**Activity**.
Output each entry below as it stands, leaving out every picture.

Stored data entries
>>
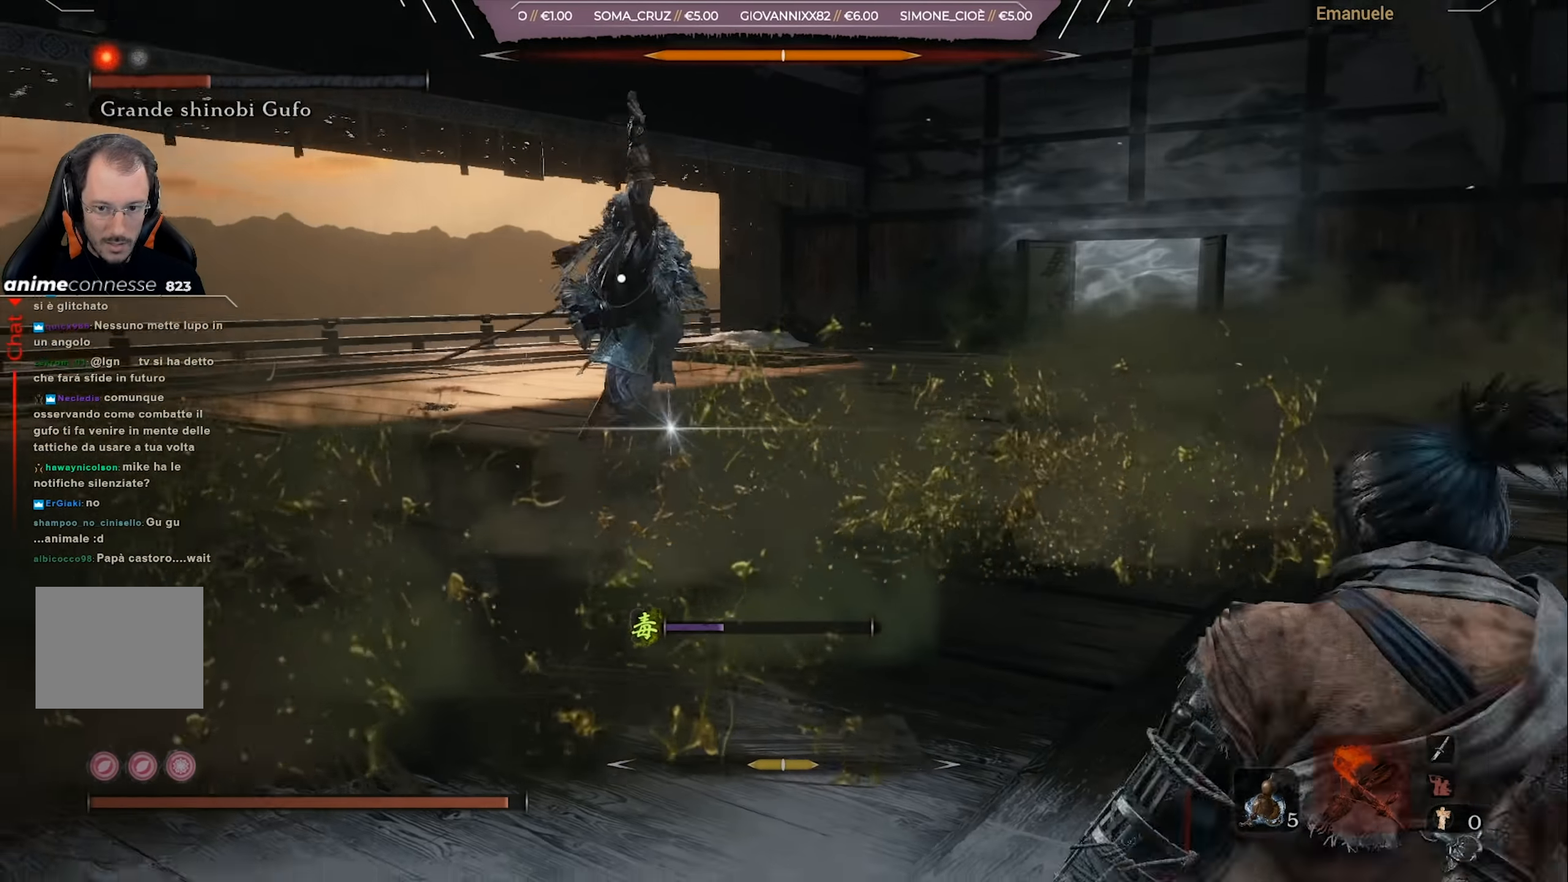
{"buttons": [], "left_stick": "right", "right_stick": "center", "events": [[333, "L1", "down"], [433, "L1", "up"]]}
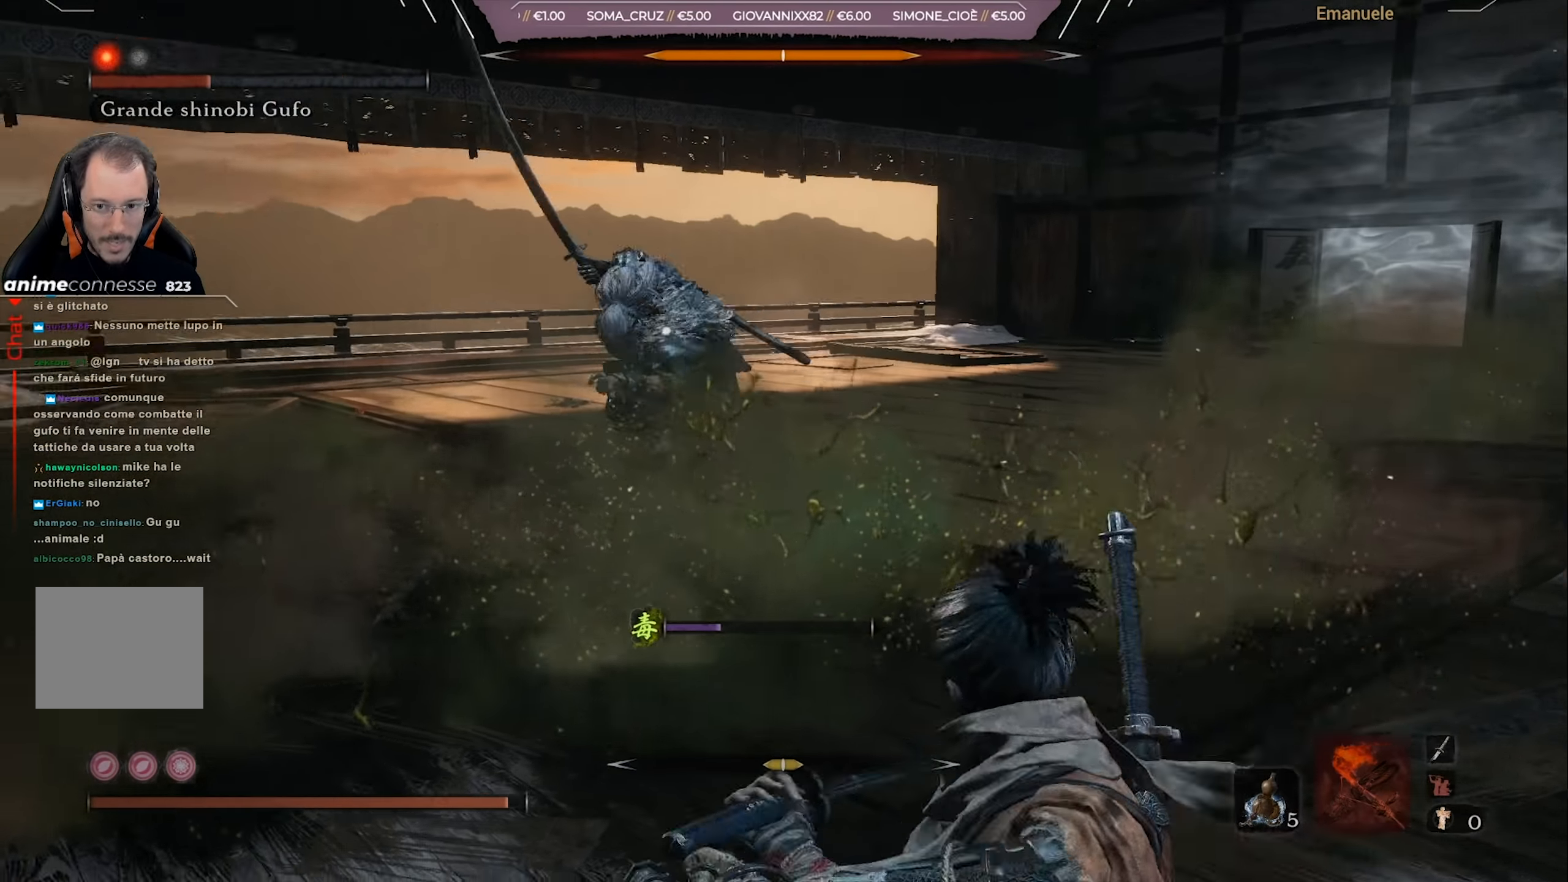
{"buttons": [], "left_stick": "up-right", "right_stick": "center", "events": [[417, "left_stick", "up-right"]]}
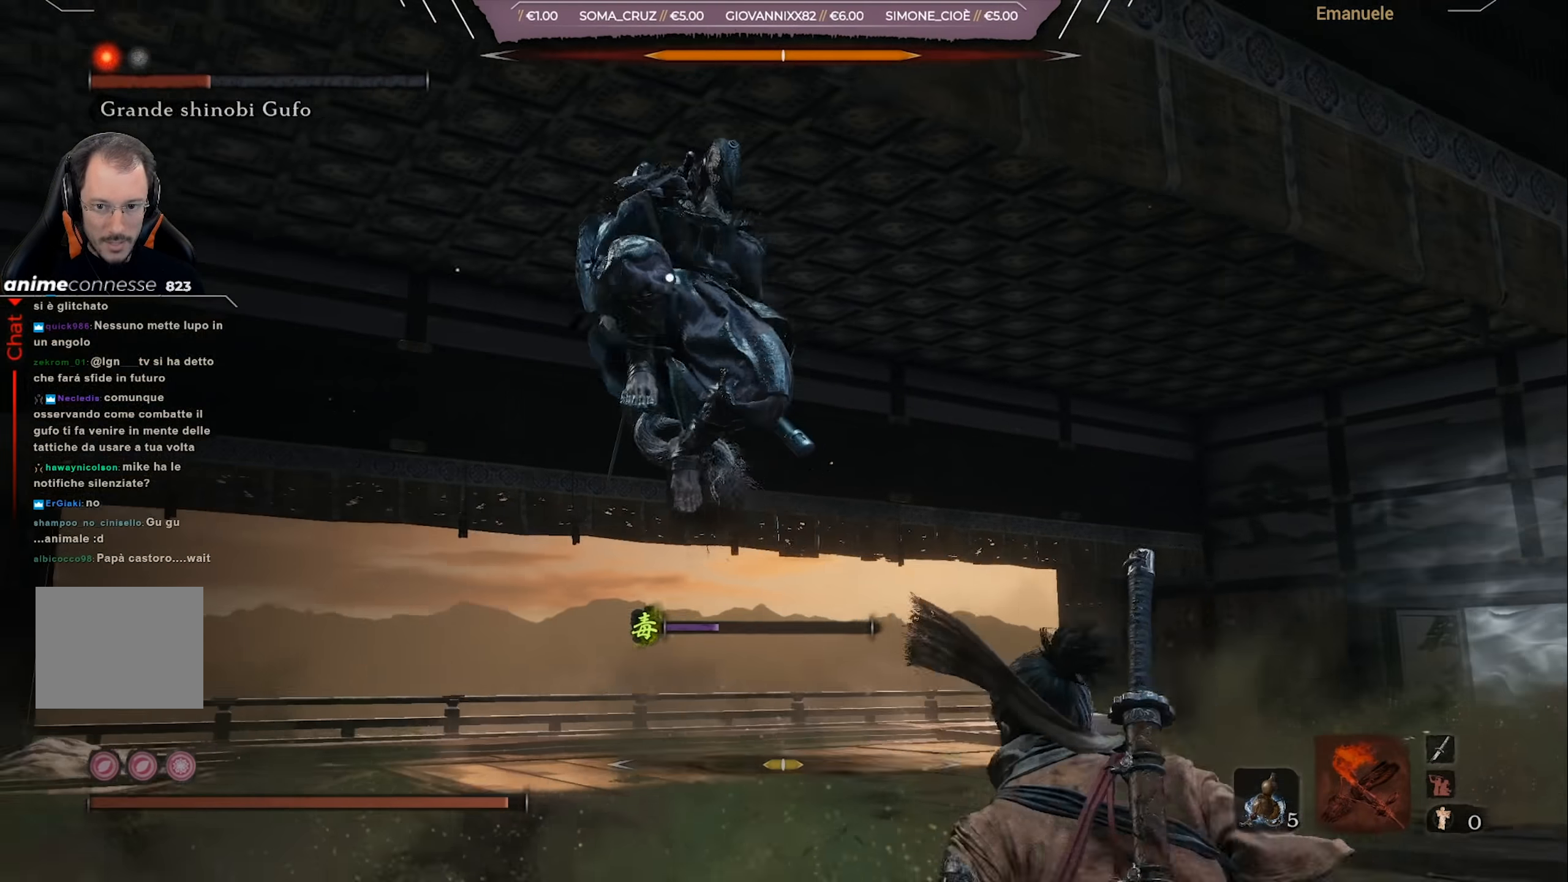
{"buttons": [], "left_stick": "up-right", "right_stick": "center", "events": [[100, "CIRCLE", "down"], [200, "left_stick", "right"], [233, "CIRCLE", "up"], [367, "left_stick", "up-right"]]}
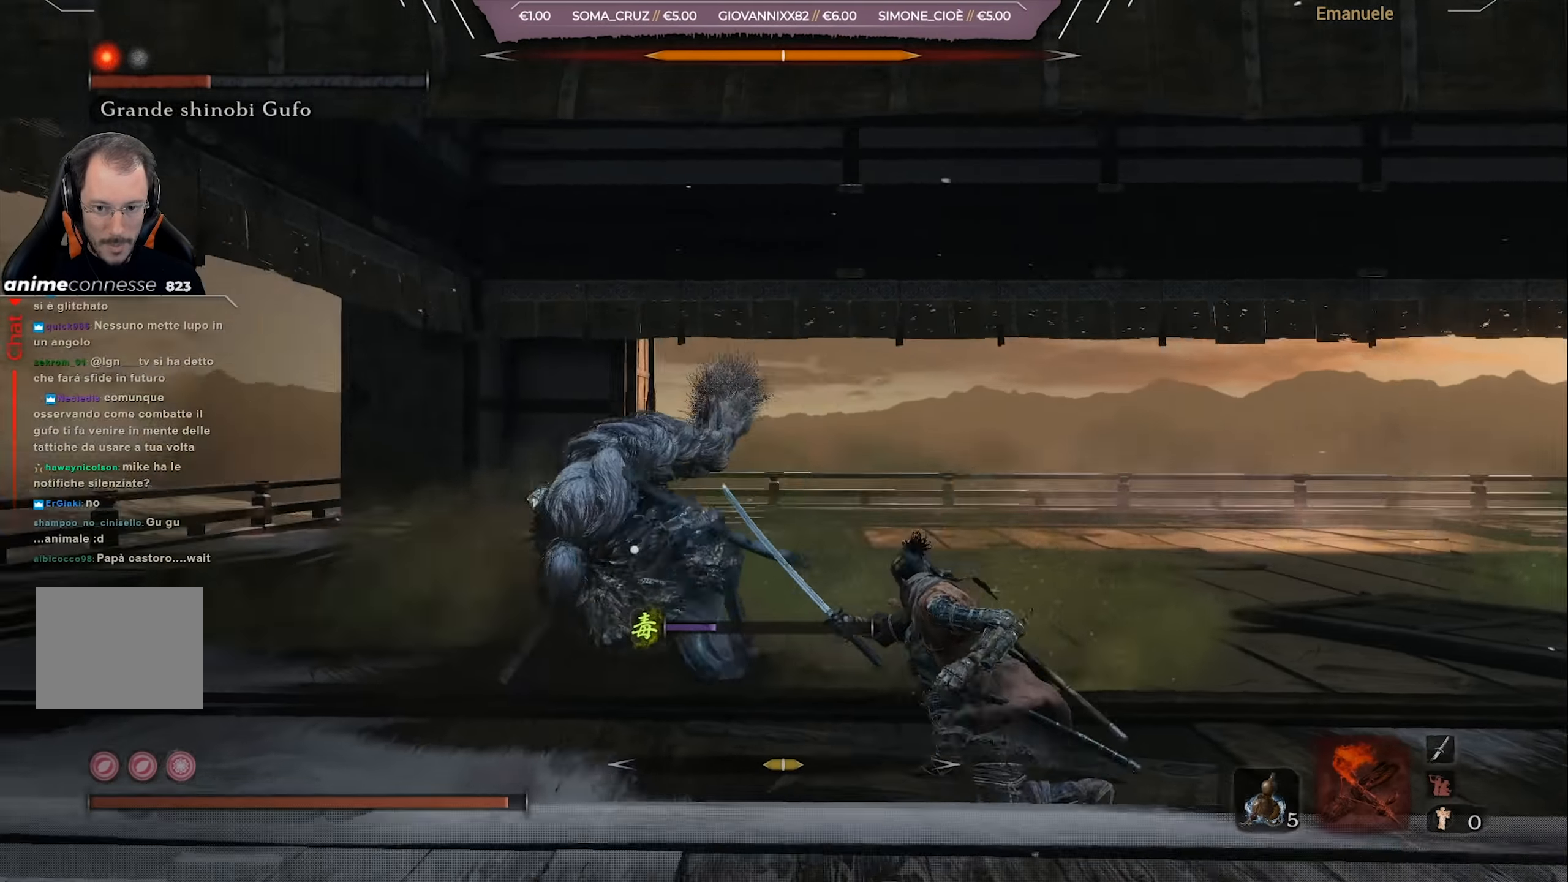
{"buttons": ["R1"], "left_stick": "up-right", "right_stick": "center", "events": [[50, "left_stick", "up"], [67, "R1", "down"], [200, "left_stick", "up-right"]]}
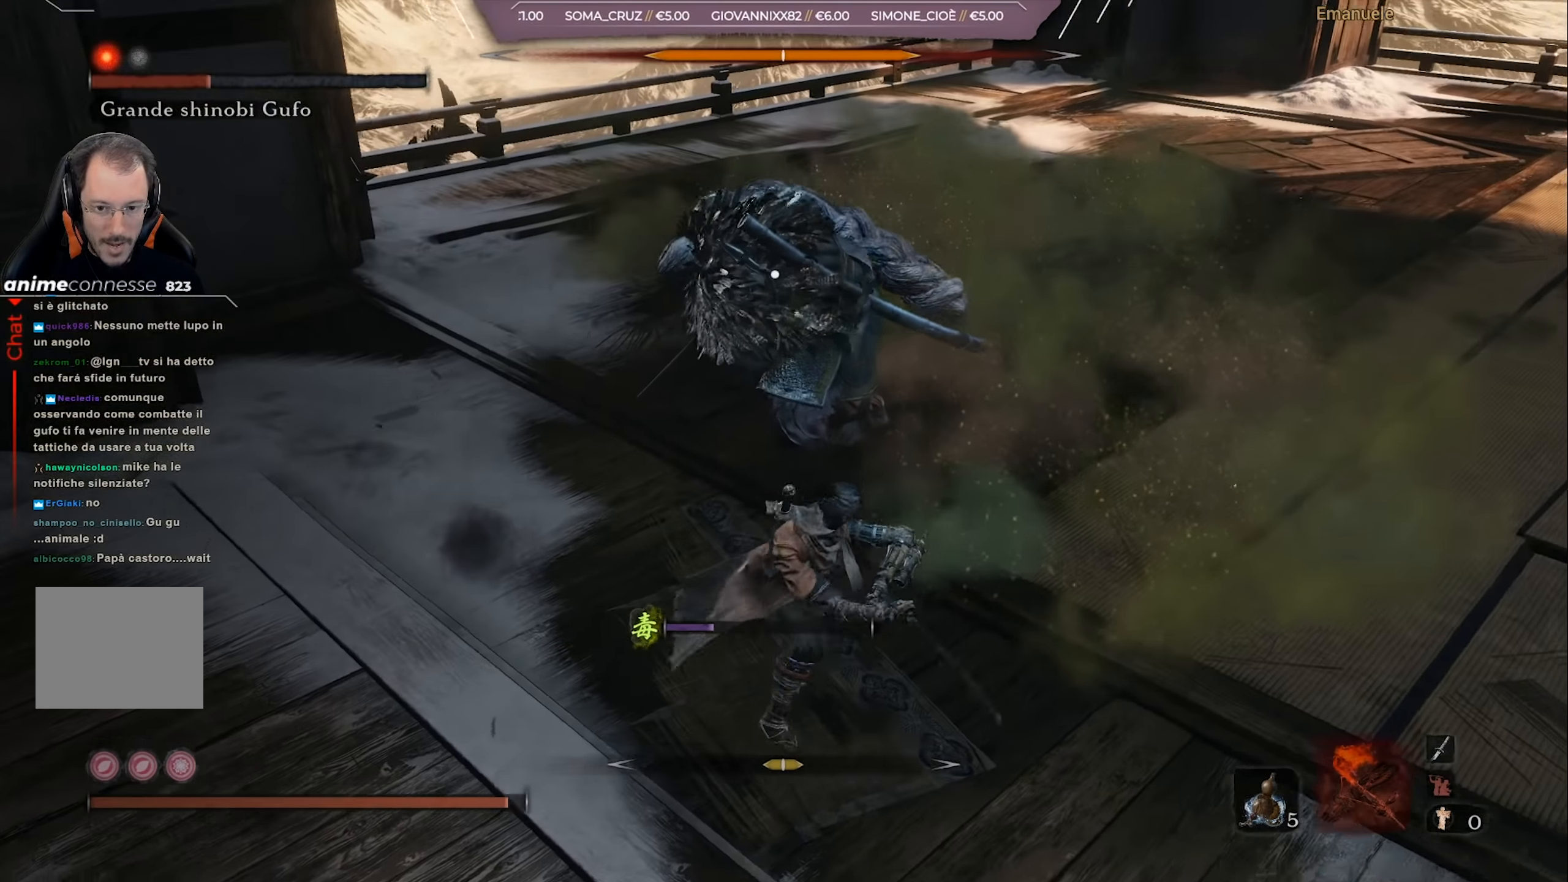
{"buttons": ["R1"], "left_stick": "up-right", "right_stick": "center", "events": [[433, "R1", "up"], [500, "R1", "down"]]}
<<
**Answer section**.
{"buttons": [], "left_stick": "right", "right_stick": "center", "events": [[333, "L1", "down"], [433, "L1", "up"]]}
{"buttons": [], "left_stick": "up-right", "right_stick": "center", "events": [[417, "left_stick", "up-right"]]}
{"buttons": [], "left_stick": "up-right", "right_stick": "center", "events": [[100, "CIRCLE", "down"], [200, "left_stick", "right"], [233, "CIRCLE", "up"], [367, "left_stick", "up-right"]]}
{"buttons": ["R1"], "left_stick": "up-right", "right_stick": "center", "events": [[50, "left_stick", "up"], [67, "R1", "down"], [200, "left_stick", "up-right"]]}
{"buttons": ["R1"], "left_stick": "up-right", "right_stick": "center", "events": [[433, "R1", "up"], [500, "R1", "down"]]}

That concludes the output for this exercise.